The summary highlights, and should be read in conjunction with, the more detailed information contained elsewhere in this prospectus and the documents incorporated therein by reference. You should read carefully the entire documents, including our financial statements and related notes, to understand our business, the ordinary shares, and the other considerations that are important to your decision to invest in our securities. You should pay special attention to the “Risk Factors” section of this prospectus.

 

Our Corporate Structure

 

We are a holding company incorporated in the Cayman Islands. As a holding company with no material business operations of our own, we conduct a substantial majority of our operations through our PRC subsidiaries, the VIEs and their subsidiaries in China. We are regarded as the primary beneficiary of the VIEs for accounting purpose due to a series of contractual arrangement among WFOEs, the VIEs and the VIEs’ shareholders, and, therefore, we are able to consolidate the financial results of the VIEs in our consolidated financial statements in accordance with U.S. GAAP. Our ordinary shares offered in this offering are shares of our offshore holding company instead of shares of the VIEs or their subsidiaries in China. As a result of our use of the VIE structure, you may never directly hold equity interests in the VIEs and their subsidiaries.

 

Contractual arrangements were entered into by and among our wholly owned PRC subsidiary, the VIEs and the shareholders of the VIEs, which include voting rights proxy agreement and powers of attorney, equity pledge agreement, spousal consent letters, exclusive business cooperation agreement, and exclusive option agreement. These contractual arrangements enable us to (i) exercise effective control over the VIE, (ii) receive substantially all of the economic benefits of the VIE, and (iii) have an exclusive option to purchase all or part of the equity interests in and/or assets of the VIE when and to the extent permitted by PRC laws. See “—Risks Associated with Our Corporate Structure and VIE Contractual Arrangements.”

(Data lines)
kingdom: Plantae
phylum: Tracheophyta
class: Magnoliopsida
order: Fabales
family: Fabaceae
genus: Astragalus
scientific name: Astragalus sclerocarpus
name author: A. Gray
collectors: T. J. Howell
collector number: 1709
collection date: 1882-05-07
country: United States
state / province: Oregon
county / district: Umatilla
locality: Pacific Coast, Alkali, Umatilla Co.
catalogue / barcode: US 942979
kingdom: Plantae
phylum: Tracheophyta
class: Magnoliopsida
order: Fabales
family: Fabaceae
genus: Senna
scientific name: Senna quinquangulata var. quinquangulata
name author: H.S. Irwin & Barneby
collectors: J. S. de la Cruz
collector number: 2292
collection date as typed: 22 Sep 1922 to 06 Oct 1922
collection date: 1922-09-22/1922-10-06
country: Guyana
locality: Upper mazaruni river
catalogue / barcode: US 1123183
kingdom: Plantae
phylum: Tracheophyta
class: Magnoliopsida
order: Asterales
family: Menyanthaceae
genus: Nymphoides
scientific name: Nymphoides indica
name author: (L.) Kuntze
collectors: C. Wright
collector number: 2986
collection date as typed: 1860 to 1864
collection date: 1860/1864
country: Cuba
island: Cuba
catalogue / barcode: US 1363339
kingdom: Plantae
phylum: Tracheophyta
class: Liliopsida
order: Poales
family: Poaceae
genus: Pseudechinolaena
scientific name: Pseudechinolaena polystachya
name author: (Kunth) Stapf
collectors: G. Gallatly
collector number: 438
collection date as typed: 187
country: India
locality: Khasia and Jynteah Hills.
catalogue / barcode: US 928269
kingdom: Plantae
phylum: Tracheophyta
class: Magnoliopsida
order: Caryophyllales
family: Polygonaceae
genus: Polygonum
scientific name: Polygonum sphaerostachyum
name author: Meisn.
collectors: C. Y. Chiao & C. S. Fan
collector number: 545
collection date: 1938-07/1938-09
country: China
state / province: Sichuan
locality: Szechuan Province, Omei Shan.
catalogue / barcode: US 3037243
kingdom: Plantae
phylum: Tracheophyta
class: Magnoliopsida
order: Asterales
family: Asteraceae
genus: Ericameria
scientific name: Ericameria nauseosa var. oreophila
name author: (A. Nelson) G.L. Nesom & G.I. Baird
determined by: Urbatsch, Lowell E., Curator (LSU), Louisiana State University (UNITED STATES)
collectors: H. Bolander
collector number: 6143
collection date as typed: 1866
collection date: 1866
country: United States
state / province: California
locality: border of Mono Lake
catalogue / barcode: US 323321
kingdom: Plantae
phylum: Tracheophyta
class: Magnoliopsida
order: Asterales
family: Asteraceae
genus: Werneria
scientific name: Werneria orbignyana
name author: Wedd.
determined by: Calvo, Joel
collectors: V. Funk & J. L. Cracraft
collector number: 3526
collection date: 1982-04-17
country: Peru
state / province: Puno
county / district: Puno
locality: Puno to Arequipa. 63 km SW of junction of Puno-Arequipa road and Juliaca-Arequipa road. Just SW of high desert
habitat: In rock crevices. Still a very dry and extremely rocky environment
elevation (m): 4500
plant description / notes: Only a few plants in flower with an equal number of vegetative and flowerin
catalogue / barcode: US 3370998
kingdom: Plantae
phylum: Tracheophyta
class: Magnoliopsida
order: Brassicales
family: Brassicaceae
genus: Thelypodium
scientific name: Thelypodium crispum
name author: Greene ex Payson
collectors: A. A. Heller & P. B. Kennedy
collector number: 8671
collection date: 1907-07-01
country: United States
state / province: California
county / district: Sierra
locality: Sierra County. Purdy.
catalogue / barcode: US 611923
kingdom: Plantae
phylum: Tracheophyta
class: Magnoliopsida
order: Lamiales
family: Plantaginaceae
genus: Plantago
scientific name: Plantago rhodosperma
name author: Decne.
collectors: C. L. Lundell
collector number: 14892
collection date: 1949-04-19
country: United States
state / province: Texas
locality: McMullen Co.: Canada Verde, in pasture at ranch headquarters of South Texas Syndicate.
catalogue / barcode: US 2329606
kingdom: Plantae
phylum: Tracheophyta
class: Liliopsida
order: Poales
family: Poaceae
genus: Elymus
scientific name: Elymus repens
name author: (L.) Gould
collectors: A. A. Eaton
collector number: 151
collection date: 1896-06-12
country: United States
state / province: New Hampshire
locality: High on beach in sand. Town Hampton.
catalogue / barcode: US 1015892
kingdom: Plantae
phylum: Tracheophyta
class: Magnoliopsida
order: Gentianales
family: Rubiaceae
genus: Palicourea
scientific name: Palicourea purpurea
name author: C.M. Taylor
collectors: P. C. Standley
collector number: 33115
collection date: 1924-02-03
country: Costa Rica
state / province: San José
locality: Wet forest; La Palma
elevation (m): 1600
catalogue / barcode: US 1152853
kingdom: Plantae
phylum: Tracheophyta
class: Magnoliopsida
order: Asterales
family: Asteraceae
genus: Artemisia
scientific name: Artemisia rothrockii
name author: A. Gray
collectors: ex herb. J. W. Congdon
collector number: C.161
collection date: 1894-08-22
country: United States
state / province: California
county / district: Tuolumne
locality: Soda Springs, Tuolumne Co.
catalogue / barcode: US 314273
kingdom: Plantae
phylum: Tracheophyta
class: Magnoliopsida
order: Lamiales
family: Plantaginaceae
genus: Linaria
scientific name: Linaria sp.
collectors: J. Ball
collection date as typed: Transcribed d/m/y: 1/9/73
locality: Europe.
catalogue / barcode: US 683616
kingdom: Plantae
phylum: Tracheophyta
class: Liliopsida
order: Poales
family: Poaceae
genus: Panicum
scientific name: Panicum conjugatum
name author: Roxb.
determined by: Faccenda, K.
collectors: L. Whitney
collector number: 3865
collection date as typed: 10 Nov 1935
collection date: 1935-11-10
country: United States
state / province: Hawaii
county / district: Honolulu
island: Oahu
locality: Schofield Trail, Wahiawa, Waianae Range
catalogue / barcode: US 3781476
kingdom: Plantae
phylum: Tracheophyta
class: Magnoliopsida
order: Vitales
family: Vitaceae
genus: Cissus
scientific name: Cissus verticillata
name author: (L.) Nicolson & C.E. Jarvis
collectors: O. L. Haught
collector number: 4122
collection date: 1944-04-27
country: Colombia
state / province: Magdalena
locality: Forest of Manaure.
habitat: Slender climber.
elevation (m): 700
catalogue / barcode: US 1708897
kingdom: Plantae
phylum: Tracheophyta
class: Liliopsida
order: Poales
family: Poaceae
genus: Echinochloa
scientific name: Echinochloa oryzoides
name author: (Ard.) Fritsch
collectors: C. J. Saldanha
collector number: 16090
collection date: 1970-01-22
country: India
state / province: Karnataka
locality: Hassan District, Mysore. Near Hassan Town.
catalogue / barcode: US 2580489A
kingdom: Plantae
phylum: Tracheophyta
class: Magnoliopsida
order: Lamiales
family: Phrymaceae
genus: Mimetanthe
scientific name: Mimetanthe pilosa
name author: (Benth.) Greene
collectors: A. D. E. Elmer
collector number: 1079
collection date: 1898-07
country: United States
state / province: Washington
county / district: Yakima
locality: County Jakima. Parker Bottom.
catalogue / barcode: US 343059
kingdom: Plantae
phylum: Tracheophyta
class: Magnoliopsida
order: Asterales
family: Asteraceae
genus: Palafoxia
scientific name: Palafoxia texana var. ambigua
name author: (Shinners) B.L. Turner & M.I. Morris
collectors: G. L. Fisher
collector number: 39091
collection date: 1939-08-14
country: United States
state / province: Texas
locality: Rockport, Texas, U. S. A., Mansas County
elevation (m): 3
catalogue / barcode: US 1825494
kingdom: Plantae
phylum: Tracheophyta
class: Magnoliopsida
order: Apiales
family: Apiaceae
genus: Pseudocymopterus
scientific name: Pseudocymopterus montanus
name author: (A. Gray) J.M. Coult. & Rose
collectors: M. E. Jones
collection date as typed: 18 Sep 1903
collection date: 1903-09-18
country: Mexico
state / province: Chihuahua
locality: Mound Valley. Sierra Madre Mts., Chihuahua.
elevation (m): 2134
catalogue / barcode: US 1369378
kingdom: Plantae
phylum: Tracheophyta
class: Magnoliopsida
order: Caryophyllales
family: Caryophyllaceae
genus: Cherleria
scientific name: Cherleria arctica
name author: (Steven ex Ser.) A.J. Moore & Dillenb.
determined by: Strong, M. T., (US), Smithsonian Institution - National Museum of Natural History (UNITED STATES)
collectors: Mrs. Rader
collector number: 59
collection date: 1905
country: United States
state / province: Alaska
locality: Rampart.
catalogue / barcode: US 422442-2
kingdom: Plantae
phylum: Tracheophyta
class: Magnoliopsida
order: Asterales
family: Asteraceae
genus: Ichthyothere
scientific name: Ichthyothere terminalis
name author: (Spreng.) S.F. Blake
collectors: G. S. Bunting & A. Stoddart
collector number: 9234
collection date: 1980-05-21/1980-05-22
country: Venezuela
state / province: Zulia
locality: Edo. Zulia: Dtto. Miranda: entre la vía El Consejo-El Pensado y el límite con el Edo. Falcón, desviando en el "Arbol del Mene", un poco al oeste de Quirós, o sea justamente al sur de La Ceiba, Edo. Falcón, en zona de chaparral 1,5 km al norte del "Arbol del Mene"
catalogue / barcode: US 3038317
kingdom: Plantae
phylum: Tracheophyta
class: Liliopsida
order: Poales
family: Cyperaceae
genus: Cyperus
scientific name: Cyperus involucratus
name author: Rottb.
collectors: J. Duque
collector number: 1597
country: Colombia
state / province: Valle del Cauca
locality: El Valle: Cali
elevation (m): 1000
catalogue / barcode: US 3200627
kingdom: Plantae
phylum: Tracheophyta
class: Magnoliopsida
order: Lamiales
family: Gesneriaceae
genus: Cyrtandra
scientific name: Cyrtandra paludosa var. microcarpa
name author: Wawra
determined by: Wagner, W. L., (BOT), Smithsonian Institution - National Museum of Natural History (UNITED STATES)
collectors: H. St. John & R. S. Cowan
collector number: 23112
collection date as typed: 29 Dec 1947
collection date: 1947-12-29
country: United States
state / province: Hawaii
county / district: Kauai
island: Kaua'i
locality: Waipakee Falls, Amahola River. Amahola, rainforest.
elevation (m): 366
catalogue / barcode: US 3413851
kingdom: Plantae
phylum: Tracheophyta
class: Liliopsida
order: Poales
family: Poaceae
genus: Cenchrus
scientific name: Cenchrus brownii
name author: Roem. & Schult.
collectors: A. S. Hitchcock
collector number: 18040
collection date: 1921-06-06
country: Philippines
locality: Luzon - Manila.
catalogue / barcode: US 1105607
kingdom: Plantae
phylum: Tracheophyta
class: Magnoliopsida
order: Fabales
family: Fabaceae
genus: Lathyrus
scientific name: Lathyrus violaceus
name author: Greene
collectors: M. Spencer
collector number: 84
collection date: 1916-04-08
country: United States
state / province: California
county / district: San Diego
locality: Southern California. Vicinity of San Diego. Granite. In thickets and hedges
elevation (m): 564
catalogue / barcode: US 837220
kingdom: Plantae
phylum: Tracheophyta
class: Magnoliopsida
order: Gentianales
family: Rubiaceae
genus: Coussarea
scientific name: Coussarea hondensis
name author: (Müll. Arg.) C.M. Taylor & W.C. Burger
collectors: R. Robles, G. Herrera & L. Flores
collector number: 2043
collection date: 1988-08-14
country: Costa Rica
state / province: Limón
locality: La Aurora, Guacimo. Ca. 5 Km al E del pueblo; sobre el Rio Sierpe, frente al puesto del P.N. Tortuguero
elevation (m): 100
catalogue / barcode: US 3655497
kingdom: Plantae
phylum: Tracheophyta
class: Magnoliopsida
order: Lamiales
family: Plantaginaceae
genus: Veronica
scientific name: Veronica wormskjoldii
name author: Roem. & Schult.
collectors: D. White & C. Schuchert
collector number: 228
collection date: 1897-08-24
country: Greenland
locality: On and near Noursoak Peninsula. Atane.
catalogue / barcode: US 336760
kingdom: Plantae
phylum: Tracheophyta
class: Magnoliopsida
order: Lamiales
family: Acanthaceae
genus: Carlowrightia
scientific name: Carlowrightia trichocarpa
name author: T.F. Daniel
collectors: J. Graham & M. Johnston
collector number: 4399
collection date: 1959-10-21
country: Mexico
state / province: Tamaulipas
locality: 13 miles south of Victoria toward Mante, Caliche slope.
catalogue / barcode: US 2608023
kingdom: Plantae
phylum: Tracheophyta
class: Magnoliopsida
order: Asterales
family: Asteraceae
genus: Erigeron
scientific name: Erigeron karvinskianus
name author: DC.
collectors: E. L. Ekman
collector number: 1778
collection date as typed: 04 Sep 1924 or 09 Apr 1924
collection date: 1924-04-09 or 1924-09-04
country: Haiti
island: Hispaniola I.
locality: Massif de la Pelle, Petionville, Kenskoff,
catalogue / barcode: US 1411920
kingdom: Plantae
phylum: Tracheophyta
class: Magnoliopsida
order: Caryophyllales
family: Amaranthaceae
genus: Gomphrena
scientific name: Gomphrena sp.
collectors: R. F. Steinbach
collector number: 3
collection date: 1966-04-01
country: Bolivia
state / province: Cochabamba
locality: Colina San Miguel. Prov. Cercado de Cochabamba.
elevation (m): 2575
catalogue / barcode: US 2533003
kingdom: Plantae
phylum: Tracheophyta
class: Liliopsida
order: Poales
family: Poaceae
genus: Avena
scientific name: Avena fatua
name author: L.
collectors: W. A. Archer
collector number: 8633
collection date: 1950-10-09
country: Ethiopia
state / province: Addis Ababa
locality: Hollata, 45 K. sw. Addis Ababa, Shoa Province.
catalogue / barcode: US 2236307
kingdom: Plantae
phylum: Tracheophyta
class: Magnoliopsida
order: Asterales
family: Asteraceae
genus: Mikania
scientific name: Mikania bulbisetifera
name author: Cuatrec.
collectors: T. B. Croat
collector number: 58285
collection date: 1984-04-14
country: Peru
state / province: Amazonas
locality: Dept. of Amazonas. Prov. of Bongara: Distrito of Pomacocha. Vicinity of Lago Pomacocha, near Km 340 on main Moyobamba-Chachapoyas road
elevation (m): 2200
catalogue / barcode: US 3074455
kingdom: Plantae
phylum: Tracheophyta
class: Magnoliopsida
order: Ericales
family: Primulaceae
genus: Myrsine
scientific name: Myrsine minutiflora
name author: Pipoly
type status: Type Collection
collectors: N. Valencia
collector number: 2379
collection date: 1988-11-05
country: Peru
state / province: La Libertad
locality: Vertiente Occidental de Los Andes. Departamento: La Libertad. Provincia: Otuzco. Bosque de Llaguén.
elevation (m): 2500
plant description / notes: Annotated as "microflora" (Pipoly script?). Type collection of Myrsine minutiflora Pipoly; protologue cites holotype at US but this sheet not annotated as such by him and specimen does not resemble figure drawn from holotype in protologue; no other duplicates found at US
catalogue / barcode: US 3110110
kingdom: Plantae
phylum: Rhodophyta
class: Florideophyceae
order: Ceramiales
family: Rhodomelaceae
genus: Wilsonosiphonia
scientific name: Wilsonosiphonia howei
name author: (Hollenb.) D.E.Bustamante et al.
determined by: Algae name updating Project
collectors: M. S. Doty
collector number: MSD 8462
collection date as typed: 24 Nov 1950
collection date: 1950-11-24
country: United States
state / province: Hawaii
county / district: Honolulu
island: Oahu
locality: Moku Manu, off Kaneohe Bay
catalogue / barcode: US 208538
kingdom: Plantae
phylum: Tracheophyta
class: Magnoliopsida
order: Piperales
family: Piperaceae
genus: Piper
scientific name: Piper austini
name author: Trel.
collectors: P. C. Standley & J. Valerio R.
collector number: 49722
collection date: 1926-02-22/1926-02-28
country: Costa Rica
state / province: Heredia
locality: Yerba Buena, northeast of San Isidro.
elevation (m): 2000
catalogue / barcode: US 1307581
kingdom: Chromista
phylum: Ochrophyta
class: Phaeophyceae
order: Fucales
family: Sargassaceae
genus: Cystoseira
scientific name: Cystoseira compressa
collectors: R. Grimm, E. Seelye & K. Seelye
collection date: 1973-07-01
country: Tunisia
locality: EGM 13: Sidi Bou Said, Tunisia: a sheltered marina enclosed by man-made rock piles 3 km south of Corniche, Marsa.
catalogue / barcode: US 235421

(Task prompt) Write the next part of the prospectus excerpt on the holding company's corporate structure, starting right after its last sentence.

(Written response)
 

The chart below illustrates our corporate and shareholding structure:

 

 

 

(1) Shenzhen Meten is owned as to 27.3250% by Mr. Jishuang Zhao, 13.8080% by Mr. Siguang Peng, 13.0829% by Mr. Yupeng Guo, 10.3918% by Xinyu Meilianzhong Investment Management Centre (Limited Partnership), or Xinyu Meilianzhong, 4.9146% by Mr. Yun Feng, 3.9957% by Xinyu Meilianxing Investment Management Centre (Limited Partnership), or Xinyu Meilianxing, 3.6719% by Mr. Jun Yao, 3.1719% by Ms. Tong Zeng, 3.5431% by Xinyu Meilianchou Investment Management Centre (Limited Partnership), or Xinyu Meilianchou, 3.0000% by Shenzhen Daoge No.11 Education Investment Partnership (Limited Partnership), or No. 11 Daoge, 1.5781% by Shenzhen Daoge Growth No.3 Investment Fund Partnership (Limited Partnership), or No. 3 Daoge, 1.5090% by Shenzhen Daoge Growth No.6 Investment Fund Partnership (Limited Partnership), or No. 6 Daoge, 0.8722% by Shenzhen Daoge Growth No.5 Investment Fund Partnership (Limited Partnership), or No. 5 Daoge, 0.5000% by Mr. Yongchao Chen, 4.0000% by Zhihan (Shanghai) Investment Center (Limited Partnership), or Shanghai Zhihan, 3.6358% by Shenzhen Daoge No.21 Investment Partnership (Limited Partnership), or No. 21 Daoge and 1.0000% by Hangzhou Muhua Equity Investment Fund Partnership (Limited Partnership), or Hangzhou Muhua.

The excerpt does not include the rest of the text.